I have been trying to solve this problem for over a year without much progress. It is part of a research project I'm doing, but I will illustrate it with a story example I made up, because the actual domain of the problem is a bit confusing (eye-tracking).
You are a plane tracking an enemy ship that travels across the ocean, so you have collected a series of (x,y,time) coordinates of the ship. You know that a hidden submarine travels with the ship to protect it, but while there is a correlation between their positions, the submarine often wanders off from the ship, so while it's often near it, it can also be on the other side of the world occasionally. You want to predict the path of the submarine, but unfortunately it is hidden from you.

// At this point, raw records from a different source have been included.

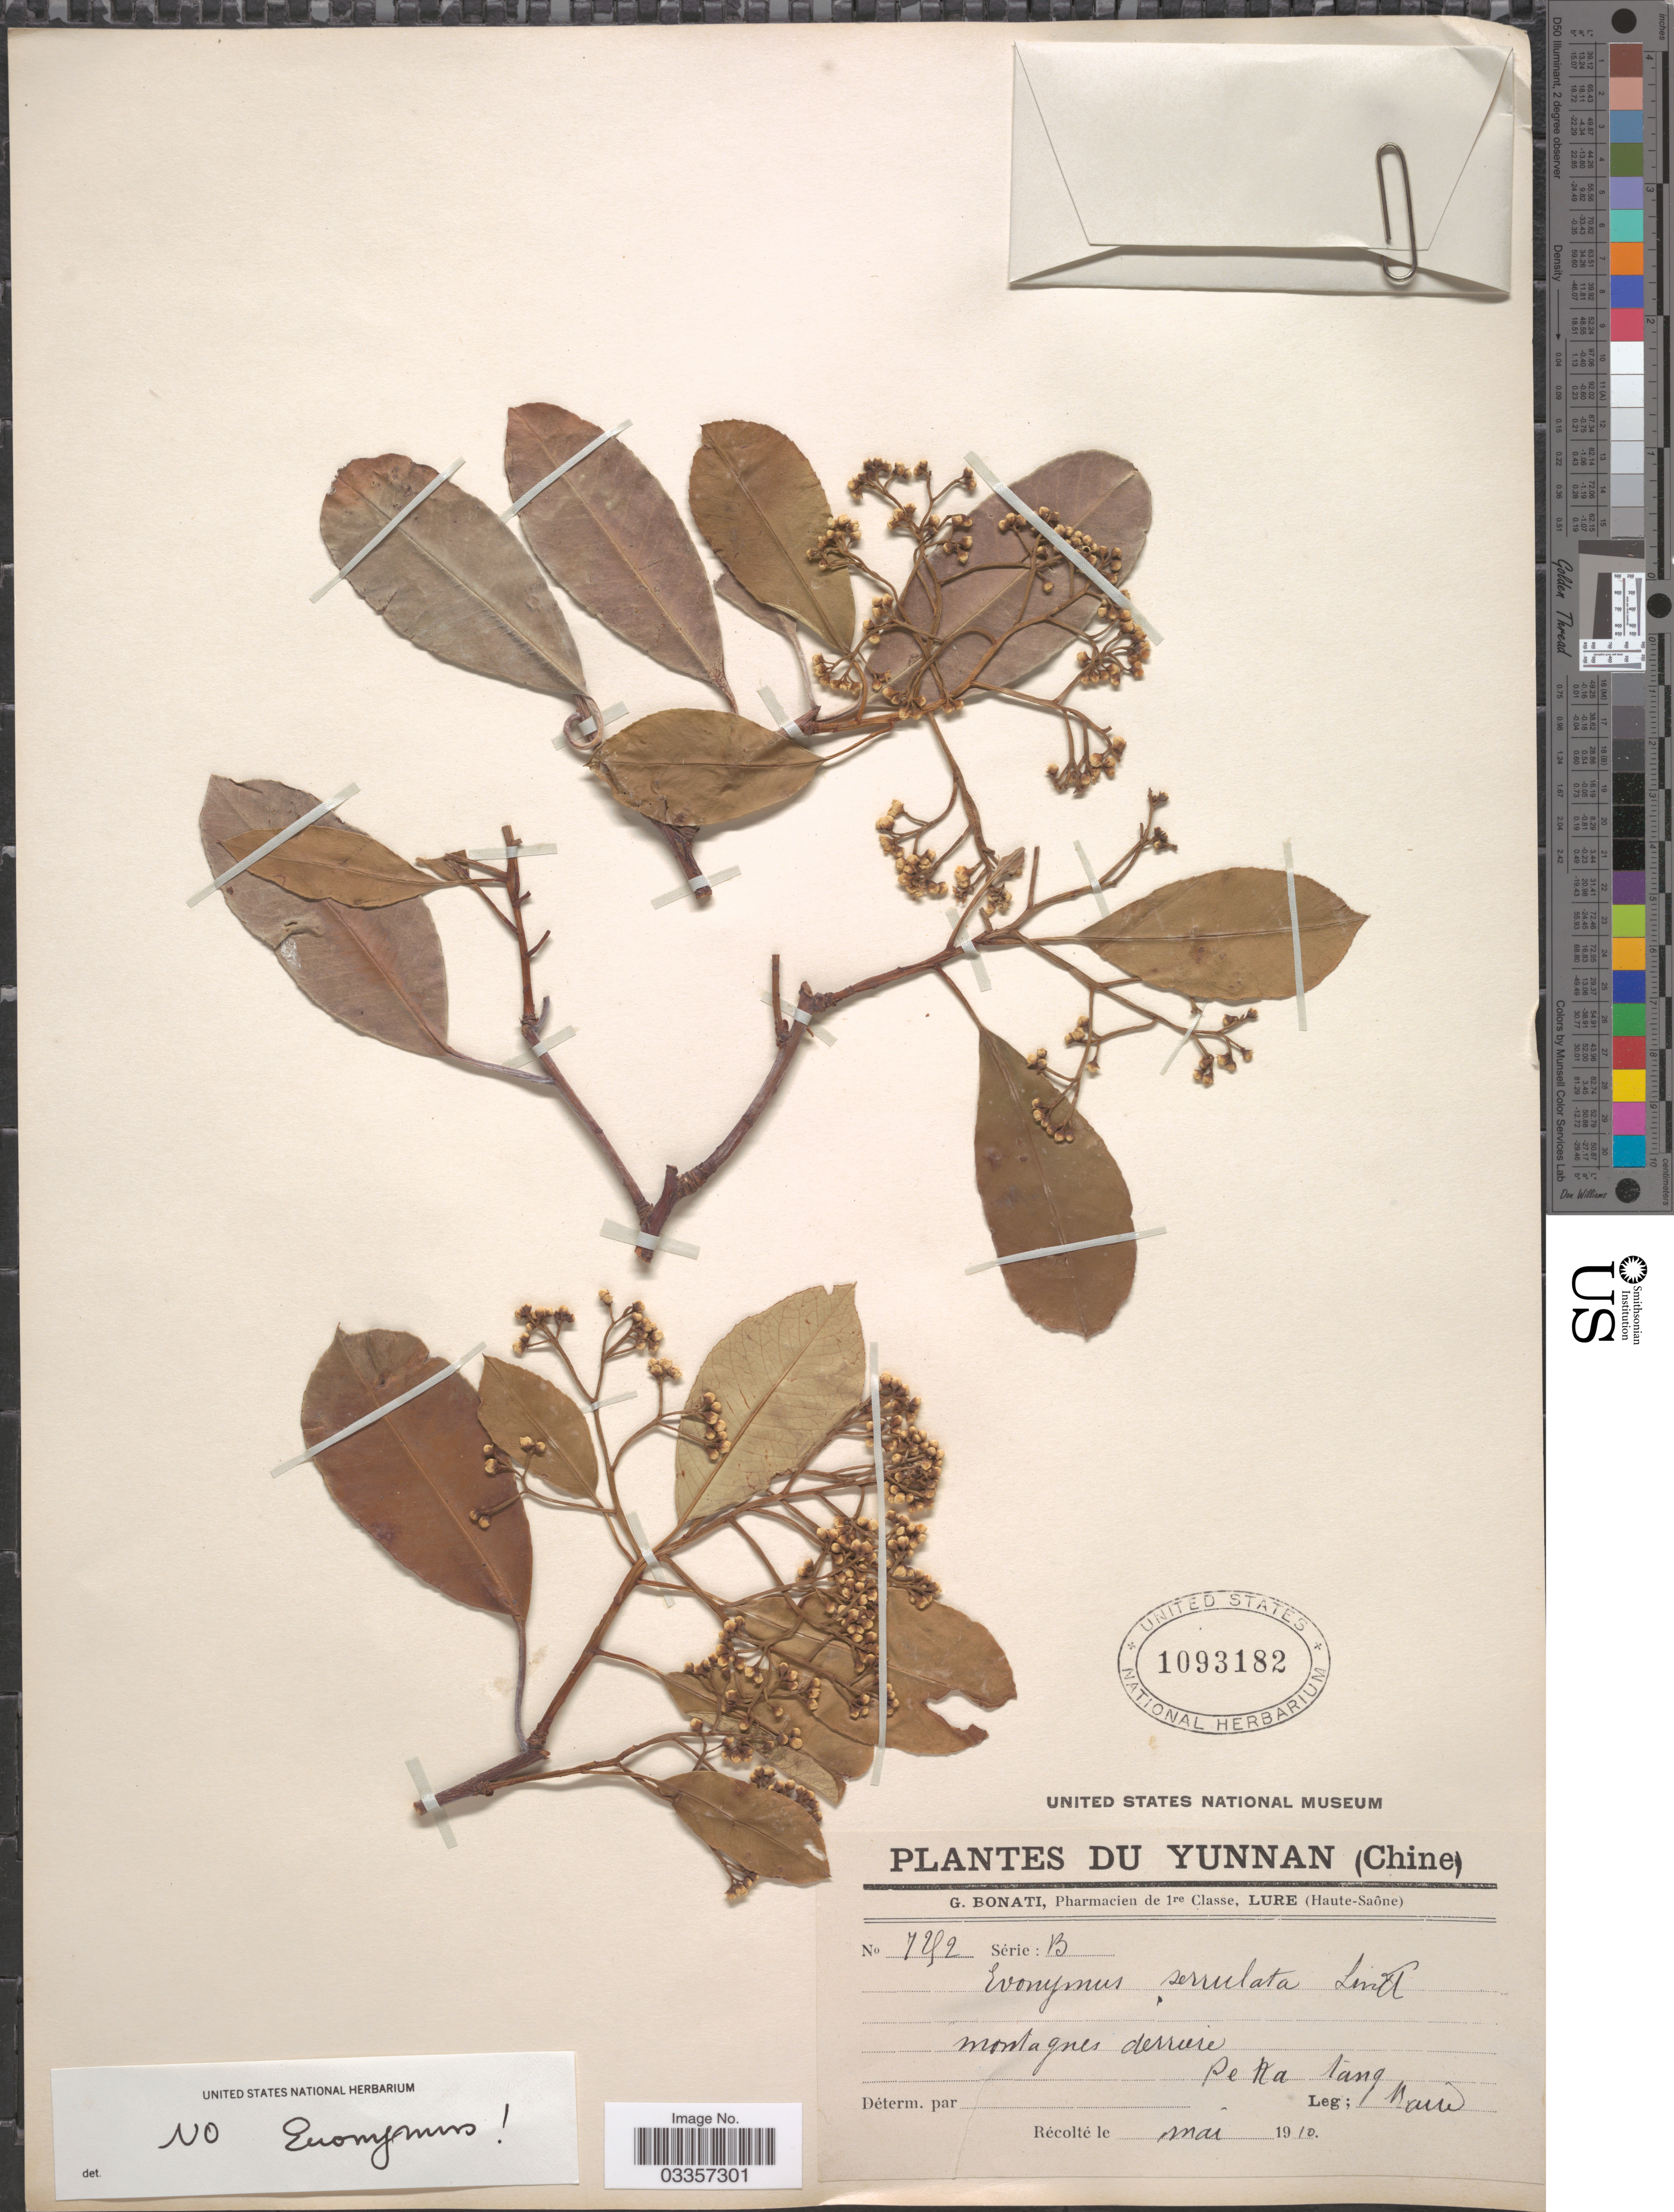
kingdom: Plantae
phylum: Tracheophyta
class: Magnoliopsida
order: Celastrales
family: Celastraceae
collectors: Maire, --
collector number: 7252*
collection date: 1910-05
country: China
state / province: Yunnan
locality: Montagnes derriere. Peha [interpreted] tang.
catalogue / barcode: US 1093182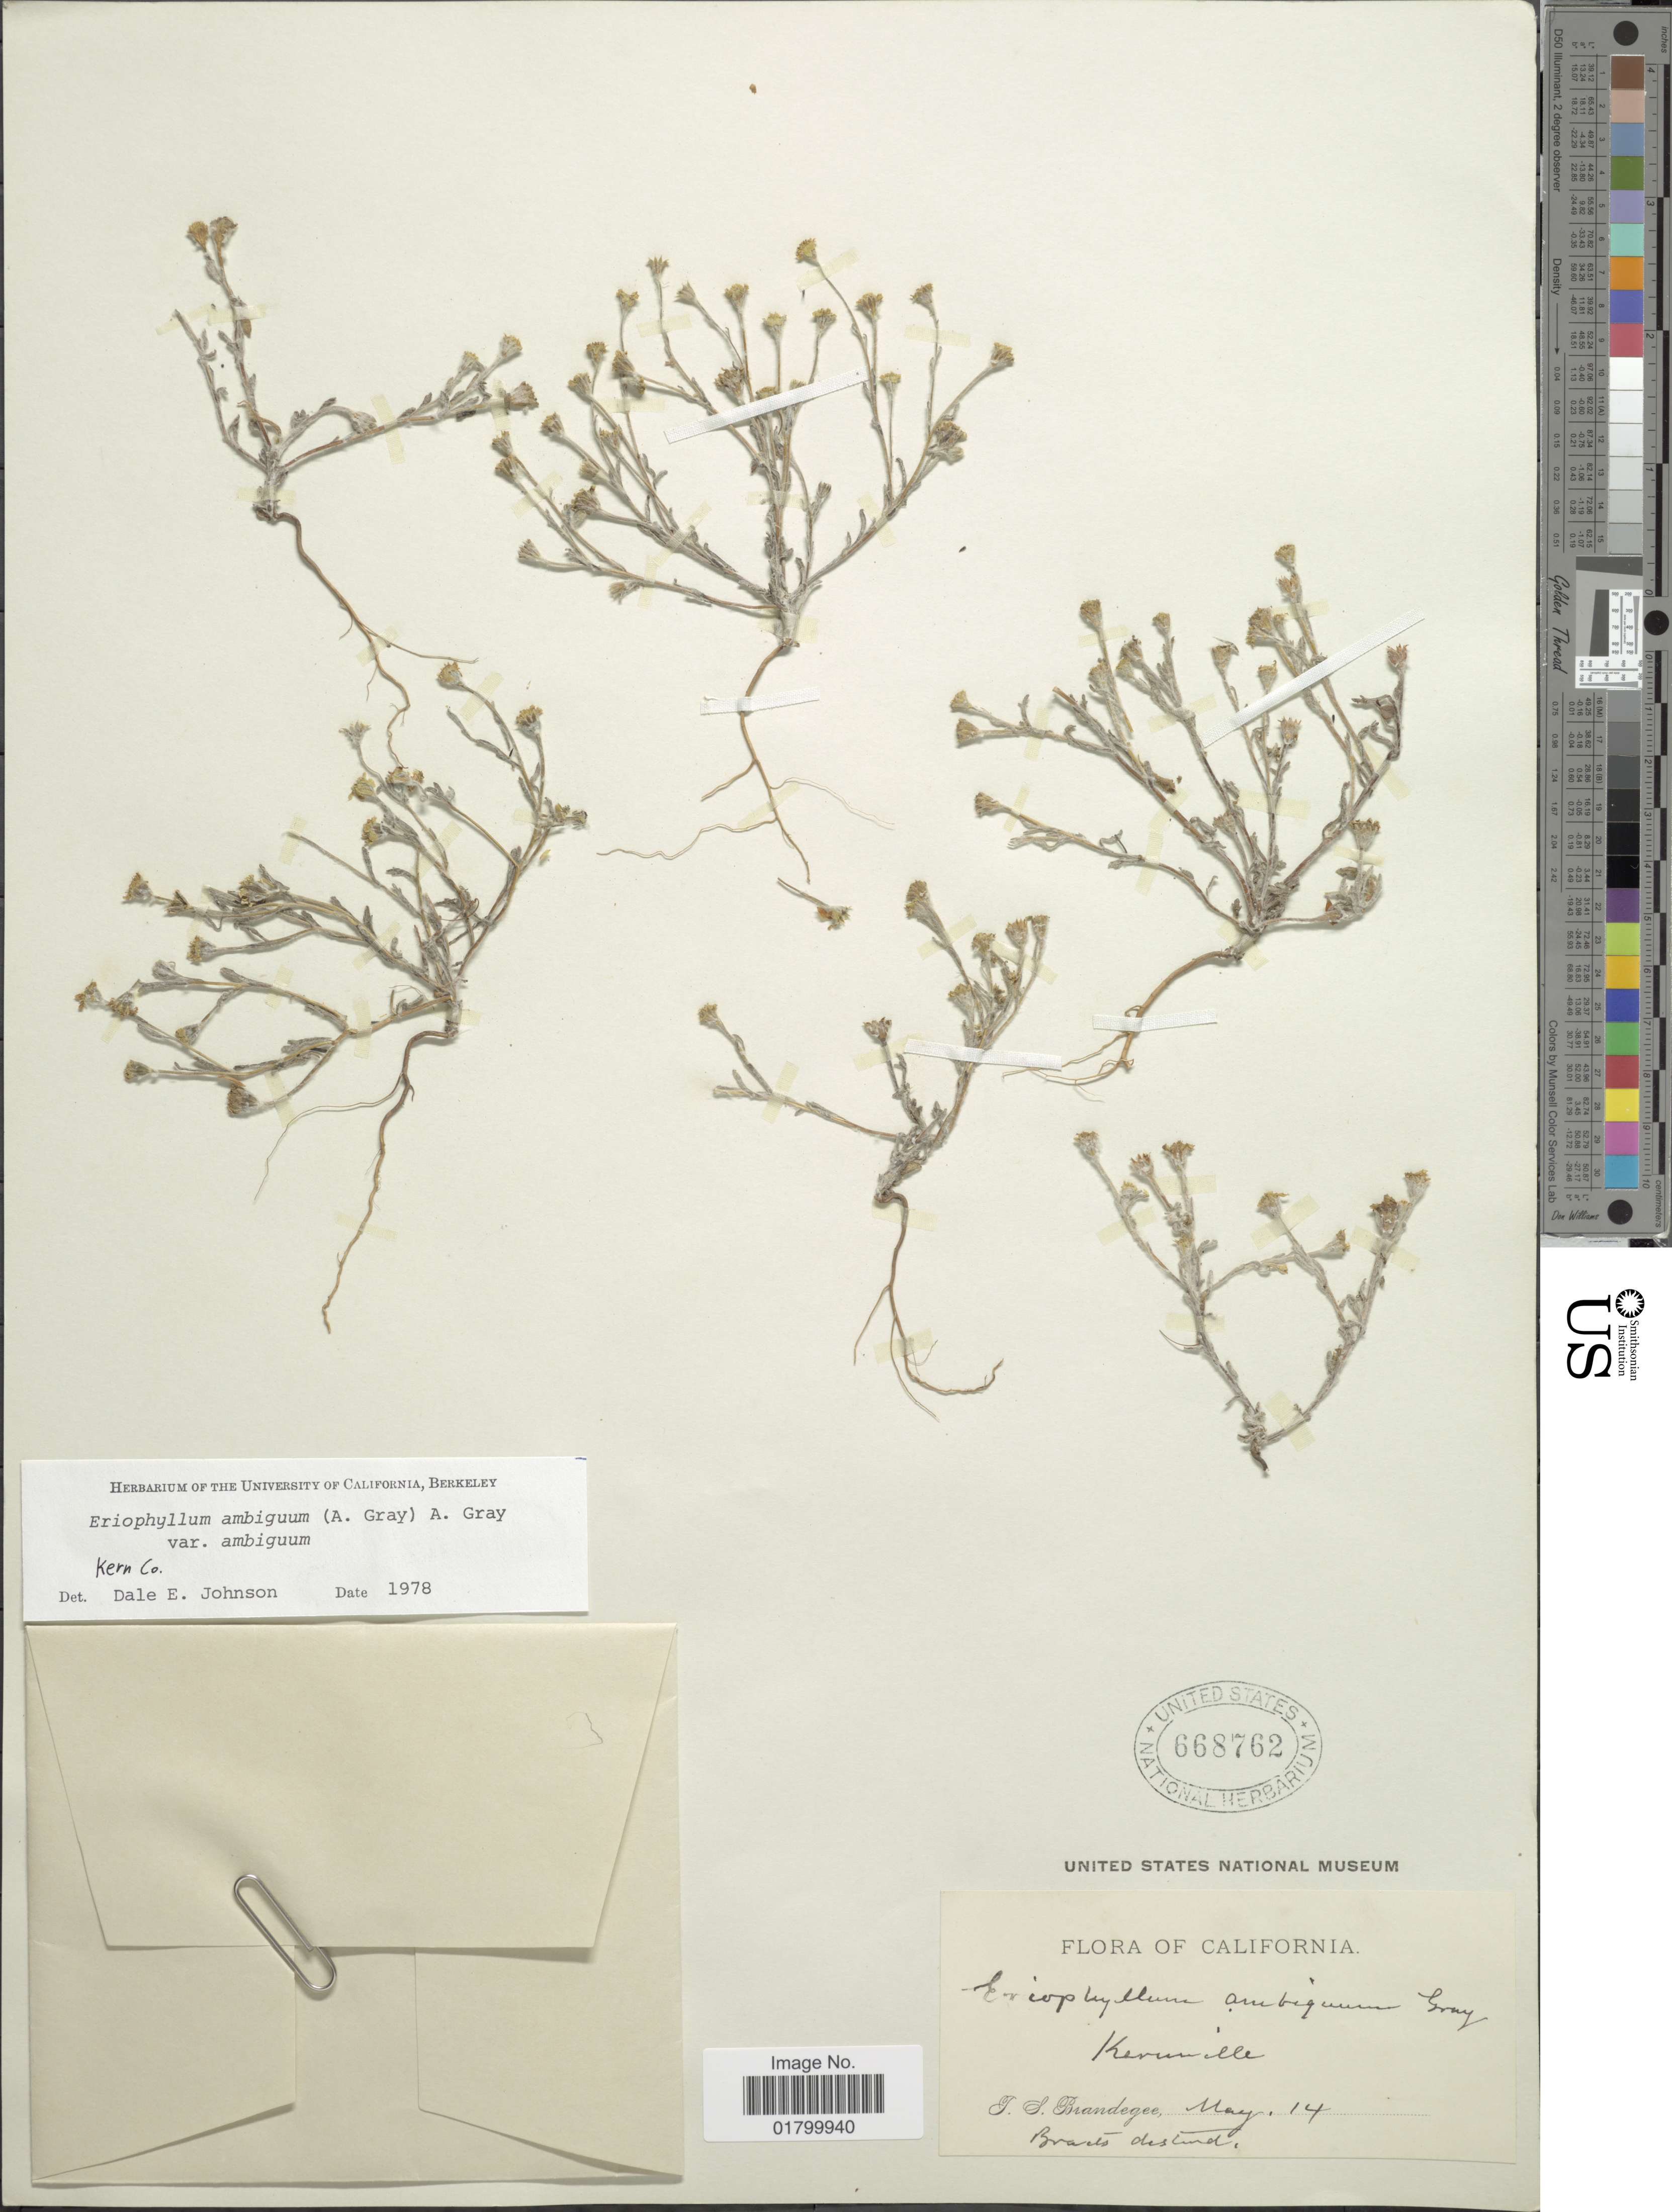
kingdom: Plantae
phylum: Tracheophyta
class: Magnoliopsida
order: Asterales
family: Asteraceae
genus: Eriophyllum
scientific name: Eriophyllum ambiguum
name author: (A. Gray) A. Gray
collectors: T. S. Brandegee (herbarium)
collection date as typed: Transcribed d/m/y: /5/14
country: United States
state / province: California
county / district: Kern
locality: Kernville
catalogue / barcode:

But one month in April you notice the submarine forgets to hide itself, so you have a series of coordinates for both the submarine and the ship throughout 1,000 trips. Using this data, you'd like to build a model to predict the hidden submarine's path given just the ship's movements. The naive baseline would be to say "submarine position guess = "ship's current position" but from the April data where the submarine was visible, you notice there is a tendency for the submarine to be ahead of the ship a bit, so "submarine position guess = ship's position in 1 minute" is an even better estimate. Furthermore, the April data shows that when the ship pauses in the water for an extended period, the submarine is likely to be far away patrolling the coastal waters. There are other patterns of course.
How would you build this model, given the April data as training data, to predict the submarine's path? My current solution is an ad-hoc linear regression where the factors are "trip time", "ship's x coordinate", "was ship idle for 1 day", etc. and then having R figure out the weights and doing a cross-validation. But I would really love a way to generate these factors automatically from the April data. Also, a model that uses sequence or time would be nice, since the linear regression doesn't and I think it's relevant.
Thanks for reading through all this and I would be happy to clarify anything.